K&R 2-7 - Invert a bitfield from a number

Question

This is my solution to the Exercise 2-7 of K&R C book. The assignment is:

Write a function invert(x,p,n) that returns x with the n bits that begin at position p inverted (i.e., 1 changed into 0 and vice versa), leaving the others unchanged.

Note: It's assumed that the rigthmost bit of a number has position 0.

Example: If x = 8 (00001000 in binary), p = 2 and n = 3, the result should be 20 (00010100), because bits 2, 3 and 4 are inverted.

Code:

#include <stdio.h>

unsigned invert(unsigned x, int p, int n);

int main(void)
{
    // just a test
    printf("%u\n", invert(8, 2, 3));
    return 0;
}

unsigned invert(unsigned x, int p, int n)
{
    /* The right part makes a mask with 1's under the
       desired bits to be inverted. Then, they're inverted
       by X0Ring it and x.
    */
    return x ^ (~(~0 << n) << p);
}

Answer 1

Just a few notes, since the code is so short:

• Put your main after all of your other function declarations so you don't have to declare the function prototypes at the top.

• You don't have to return 0 at the end of main(). The C standard knows how frequently this is used, and lets us omit it.

  C99 & C11 §5.1.2.2(3)

  ...reaching the } that terminates the main() function returns a value of 0.

• Move your comment to the top of the function and explicitly say what the parameters are and what the output will be.

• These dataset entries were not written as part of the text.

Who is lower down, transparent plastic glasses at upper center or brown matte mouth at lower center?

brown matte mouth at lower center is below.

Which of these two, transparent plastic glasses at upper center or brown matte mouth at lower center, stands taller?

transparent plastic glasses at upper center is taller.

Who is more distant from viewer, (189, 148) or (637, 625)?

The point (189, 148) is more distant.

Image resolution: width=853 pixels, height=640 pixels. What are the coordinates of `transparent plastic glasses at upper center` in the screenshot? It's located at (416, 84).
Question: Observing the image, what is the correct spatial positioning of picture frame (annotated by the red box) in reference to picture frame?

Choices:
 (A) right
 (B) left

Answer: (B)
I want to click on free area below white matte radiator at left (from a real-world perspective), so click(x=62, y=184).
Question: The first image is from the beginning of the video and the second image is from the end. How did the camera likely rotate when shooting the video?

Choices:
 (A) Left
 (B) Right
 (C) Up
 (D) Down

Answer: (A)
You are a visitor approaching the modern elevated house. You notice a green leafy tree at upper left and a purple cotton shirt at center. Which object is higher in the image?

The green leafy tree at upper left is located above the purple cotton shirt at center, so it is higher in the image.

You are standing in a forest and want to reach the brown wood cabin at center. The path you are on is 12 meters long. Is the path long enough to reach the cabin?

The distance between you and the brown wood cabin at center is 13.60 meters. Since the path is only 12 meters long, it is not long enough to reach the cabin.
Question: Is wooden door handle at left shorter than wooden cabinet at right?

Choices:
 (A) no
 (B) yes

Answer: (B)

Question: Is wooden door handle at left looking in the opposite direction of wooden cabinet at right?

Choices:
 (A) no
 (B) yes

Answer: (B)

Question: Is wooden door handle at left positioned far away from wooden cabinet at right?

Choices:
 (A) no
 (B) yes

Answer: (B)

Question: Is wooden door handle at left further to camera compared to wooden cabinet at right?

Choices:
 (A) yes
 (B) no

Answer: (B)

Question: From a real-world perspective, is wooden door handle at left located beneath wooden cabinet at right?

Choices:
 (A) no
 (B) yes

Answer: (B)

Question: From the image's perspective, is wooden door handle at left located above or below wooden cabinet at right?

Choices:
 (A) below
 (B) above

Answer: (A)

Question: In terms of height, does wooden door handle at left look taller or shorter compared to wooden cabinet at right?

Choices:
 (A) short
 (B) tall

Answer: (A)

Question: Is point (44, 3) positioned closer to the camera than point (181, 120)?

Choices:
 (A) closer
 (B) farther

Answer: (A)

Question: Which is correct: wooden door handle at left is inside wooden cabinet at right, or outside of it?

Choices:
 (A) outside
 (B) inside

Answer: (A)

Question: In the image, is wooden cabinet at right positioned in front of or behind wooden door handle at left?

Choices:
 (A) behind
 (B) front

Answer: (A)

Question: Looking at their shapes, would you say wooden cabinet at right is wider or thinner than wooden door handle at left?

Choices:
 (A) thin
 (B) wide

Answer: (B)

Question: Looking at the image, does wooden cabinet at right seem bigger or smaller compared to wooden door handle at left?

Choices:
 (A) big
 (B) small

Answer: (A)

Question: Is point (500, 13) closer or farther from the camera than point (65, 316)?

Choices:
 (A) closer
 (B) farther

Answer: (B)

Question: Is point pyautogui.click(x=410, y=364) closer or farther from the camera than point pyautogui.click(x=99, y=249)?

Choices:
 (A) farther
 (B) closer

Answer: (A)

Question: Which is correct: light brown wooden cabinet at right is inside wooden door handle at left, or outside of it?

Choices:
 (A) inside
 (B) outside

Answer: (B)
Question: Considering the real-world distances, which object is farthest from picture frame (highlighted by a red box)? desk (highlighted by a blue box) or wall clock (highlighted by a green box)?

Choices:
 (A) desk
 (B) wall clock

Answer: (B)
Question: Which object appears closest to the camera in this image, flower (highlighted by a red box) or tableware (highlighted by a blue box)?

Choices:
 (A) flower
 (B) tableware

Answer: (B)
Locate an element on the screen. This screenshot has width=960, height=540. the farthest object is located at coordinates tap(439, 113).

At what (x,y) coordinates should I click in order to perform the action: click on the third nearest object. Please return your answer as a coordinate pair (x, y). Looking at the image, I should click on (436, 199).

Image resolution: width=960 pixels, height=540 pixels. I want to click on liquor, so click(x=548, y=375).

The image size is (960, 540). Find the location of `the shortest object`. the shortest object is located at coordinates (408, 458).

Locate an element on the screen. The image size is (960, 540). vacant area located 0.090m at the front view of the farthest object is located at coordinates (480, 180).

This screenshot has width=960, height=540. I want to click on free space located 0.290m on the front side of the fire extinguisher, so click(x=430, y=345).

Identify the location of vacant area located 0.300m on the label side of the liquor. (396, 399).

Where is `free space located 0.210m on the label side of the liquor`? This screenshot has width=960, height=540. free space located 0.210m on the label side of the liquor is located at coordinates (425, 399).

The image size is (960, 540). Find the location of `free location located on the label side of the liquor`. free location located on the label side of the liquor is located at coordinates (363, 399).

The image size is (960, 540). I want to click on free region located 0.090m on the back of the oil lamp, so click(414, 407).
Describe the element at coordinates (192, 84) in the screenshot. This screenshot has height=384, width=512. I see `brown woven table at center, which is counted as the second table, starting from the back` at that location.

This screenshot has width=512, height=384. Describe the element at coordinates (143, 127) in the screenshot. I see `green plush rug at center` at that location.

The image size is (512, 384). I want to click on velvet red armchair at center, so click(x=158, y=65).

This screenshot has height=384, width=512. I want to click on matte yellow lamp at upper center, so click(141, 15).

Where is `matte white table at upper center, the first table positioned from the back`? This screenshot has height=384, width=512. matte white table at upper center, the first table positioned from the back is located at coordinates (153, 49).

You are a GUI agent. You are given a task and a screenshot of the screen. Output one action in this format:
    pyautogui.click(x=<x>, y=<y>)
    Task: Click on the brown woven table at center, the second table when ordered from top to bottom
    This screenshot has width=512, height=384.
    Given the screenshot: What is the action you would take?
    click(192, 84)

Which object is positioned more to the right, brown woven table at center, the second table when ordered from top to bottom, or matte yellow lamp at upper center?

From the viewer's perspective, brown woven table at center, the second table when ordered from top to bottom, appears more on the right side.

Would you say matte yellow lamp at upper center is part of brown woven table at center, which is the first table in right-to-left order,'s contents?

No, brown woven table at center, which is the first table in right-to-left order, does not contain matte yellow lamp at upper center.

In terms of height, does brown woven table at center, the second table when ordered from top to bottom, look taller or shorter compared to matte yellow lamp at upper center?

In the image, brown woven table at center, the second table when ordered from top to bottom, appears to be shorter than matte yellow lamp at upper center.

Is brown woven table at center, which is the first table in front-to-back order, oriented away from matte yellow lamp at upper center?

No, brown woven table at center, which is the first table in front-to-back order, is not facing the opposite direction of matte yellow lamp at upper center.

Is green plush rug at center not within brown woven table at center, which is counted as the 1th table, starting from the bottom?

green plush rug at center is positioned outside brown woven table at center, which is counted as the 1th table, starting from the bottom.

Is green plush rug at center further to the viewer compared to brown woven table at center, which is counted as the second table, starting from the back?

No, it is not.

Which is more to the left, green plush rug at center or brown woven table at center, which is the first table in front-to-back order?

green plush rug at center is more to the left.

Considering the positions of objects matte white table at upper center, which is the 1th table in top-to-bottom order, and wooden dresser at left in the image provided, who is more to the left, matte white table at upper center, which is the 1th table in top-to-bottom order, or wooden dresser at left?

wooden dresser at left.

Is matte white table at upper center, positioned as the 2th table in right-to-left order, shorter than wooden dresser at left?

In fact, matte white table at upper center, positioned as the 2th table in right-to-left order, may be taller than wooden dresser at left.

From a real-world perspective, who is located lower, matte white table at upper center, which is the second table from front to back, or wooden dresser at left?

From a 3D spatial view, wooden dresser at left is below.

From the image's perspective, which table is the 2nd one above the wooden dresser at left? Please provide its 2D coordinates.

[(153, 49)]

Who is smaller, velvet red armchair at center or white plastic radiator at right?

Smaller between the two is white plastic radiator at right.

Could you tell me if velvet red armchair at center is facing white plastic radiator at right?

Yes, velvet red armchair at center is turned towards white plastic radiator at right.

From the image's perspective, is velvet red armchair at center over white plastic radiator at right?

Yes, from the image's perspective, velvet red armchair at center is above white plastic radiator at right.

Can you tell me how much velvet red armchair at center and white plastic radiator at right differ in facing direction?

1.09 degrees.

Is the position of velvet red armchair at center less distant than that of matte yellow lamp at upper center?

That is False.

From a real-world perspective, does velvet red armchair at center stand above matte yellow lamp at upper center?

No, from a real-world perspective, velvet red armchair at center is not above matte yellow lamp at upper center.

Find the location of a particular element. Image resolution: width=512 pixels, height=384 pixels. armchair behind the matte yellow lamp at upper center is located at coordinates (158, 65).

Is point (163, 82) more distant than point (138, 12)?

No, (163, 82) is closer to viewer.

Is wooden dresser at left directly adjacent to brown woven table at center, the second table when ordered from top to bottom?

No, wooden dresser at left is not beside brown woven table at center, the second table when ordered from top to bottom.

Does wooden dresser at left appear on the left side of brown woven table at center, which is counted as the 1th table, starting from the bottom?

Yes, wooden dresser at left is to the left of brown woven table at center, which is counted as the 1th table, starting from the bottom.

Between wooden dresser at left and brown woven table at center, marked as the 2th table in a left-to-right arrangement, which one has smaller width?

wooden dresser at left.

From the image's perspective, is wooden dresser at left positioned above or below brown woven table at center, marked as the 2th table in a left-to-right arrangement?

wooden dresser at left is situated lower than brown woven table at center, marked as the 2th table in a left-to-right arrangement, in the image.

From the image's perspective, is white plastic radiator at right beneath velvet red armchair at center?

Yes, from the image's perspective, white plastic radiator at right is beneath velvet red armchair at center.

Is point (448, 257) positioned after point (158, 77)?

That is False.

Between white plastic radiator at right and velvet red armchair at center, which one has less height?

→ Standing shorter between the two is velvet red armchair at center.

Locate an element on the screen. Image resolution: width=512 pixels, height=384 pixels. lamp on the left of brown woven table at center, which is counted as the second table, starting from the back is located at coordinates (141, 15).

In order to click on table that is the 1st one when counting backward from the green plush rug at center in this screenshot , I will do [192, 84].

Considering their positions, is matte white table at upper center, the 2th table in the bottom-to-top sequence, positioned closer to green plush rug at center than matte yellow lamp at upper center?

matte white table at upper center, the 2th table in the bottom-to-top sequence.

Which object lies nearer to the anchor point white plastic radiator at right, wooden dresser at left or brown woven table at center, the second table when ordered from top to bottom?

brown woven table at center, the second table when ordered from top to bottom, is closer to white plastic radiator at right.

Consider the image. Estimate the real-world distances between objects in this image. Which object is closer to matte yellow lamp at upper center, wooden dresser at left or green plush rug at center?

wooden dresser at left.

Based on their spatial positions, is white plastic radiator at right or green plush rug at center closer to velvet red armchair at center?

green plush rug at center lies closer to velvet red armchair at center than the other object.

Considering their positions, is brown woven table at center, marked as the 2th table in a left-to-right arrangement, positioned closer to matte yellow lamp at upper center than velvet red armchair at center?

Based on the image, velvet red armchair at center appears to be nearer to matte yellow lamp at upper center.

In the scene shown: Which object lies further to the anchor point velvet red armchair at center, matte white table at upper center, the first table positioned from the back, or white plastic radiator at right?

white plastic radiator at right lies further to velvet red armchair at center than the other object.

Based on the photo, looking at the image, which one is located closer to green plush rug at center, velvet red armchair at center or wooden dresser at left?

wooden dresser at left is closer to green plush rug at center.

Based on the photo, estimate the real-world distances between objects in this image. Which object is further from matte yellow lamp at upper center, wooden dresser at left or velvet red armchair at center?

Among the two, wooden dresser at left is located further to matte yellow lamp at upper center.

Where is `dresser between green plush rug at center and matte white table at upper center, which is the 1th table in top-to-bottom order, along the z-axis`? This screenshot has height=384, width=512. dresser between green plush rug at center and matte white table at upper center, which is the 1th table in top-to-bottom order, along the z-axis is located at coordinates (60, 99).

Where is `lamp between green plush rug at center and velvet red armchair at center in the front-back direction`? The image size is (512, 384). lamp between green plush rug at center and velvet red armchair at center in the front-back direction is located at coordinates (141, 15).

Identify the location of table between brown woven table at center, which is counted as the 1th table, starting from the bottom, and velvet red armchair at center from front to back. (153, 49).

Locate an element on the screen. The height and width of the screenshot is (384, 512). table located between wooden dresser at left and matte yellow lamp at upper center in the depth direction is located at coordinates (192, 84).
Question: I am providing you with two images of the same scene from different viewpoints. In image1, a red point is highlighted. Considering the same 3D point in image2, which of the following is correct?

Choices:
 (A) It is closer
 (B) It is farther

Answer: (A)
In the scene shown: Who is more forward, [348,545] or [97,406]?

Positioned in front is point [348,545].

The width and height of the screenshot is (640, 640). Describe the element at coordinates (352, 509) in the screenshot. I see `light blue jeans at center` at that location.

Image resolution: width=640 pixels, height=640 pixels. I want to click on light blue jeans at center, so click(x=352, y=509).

• Your function parameter names could be better:

  unsigned invert(unsigned num, int position, int num_bits)
  

• Those parameters to your function could be declared const

• Does your function perform as is supposed to with negative numbers? Zeros? Other edge cases? You should have more tests in your code to make sure you get the expected behavior, and if not handle those edge cases more appropriately. Use assert from the standard library header <assert.h> to help with this.

Answer 2

Bug

If you do:

invert(0, 0, 32);

Your function returns 0 instead of 0xffffffff. The problem is that in C, if you shift a 32-bit integer by 32 or more bits, it is undefined behavior.

The reason it is undefined behavior involves the very bug you just ran into. You were expecting that if you shift anything left by 32 bits, you would get 0. However, different computer architectures handle shifting by 32 differently. On an x86 target such as your desktop PC, your C compiler will generate this instruction:

shl dest, src

This shift left instruction shifts dest left by src bits. However, the x86 shl instruction will only shift between 0 and 31 bits. If you give it a src value higher than 32, it will simply mask the shift value by 31 like this:

dest = dest << (src & 31)

Because of this, whenever you try to left shift by 32 it actually left shifts by 0 and doesn't shift at all. So in your function, when you shift ~0 << 32 and expect to get 0, you are actually getting ~0 instead.

Now on other architectures, such as ARM, this behavior is different. ARM's LSL instruction (logical shift left) is defined such that shifting by 32 produces 0, which is more like what you expected to happen.

Fixing the problem

To avoid undefined behavior, you can do a little trick where you shift twice, once by n-1 and another time by 1. This depends on n being limited to the range 1..32:

return x ^ (~(~0U << (n-1) << 1) << p);

Or if you start with the expression that @KIIV suggested (which also invokes undefined behavior), you'd end up with:

return x ^ (((1U << n-1 << 1)-1) << p);

Of course, if n is 0 you'd shift left by -1 which again is undefined. So if n is allowed to be 0, you'd probably be better off just using an if statement to deal with n being too large. While we're at it, we can also check if p is too large because that would invoke undefined behavior as well. So in the end:

if (p >= sizeof(x) * CHAR_BIT)
    return x;
else if (n >= sizeof(x) * CHAR_BIT)
    return x ^ (~0U << p);
else
    return x ^ ((1U << n)-1) << p;

A common mistake

Don't feel bad about making this mistake. For the longest time, I also thought that shifting left by 32 was supposed to result in 0. And even after I learned that it didn't, I've still made the same mistake in my code because it's so easy to forget about this edge case.

It's exacerbated by the fact that shifting is defined differently in other languages. For example, in java, left shifting an int by 32 or more is defined to do the same thing that x86 does, which is mask the shift amount by 31.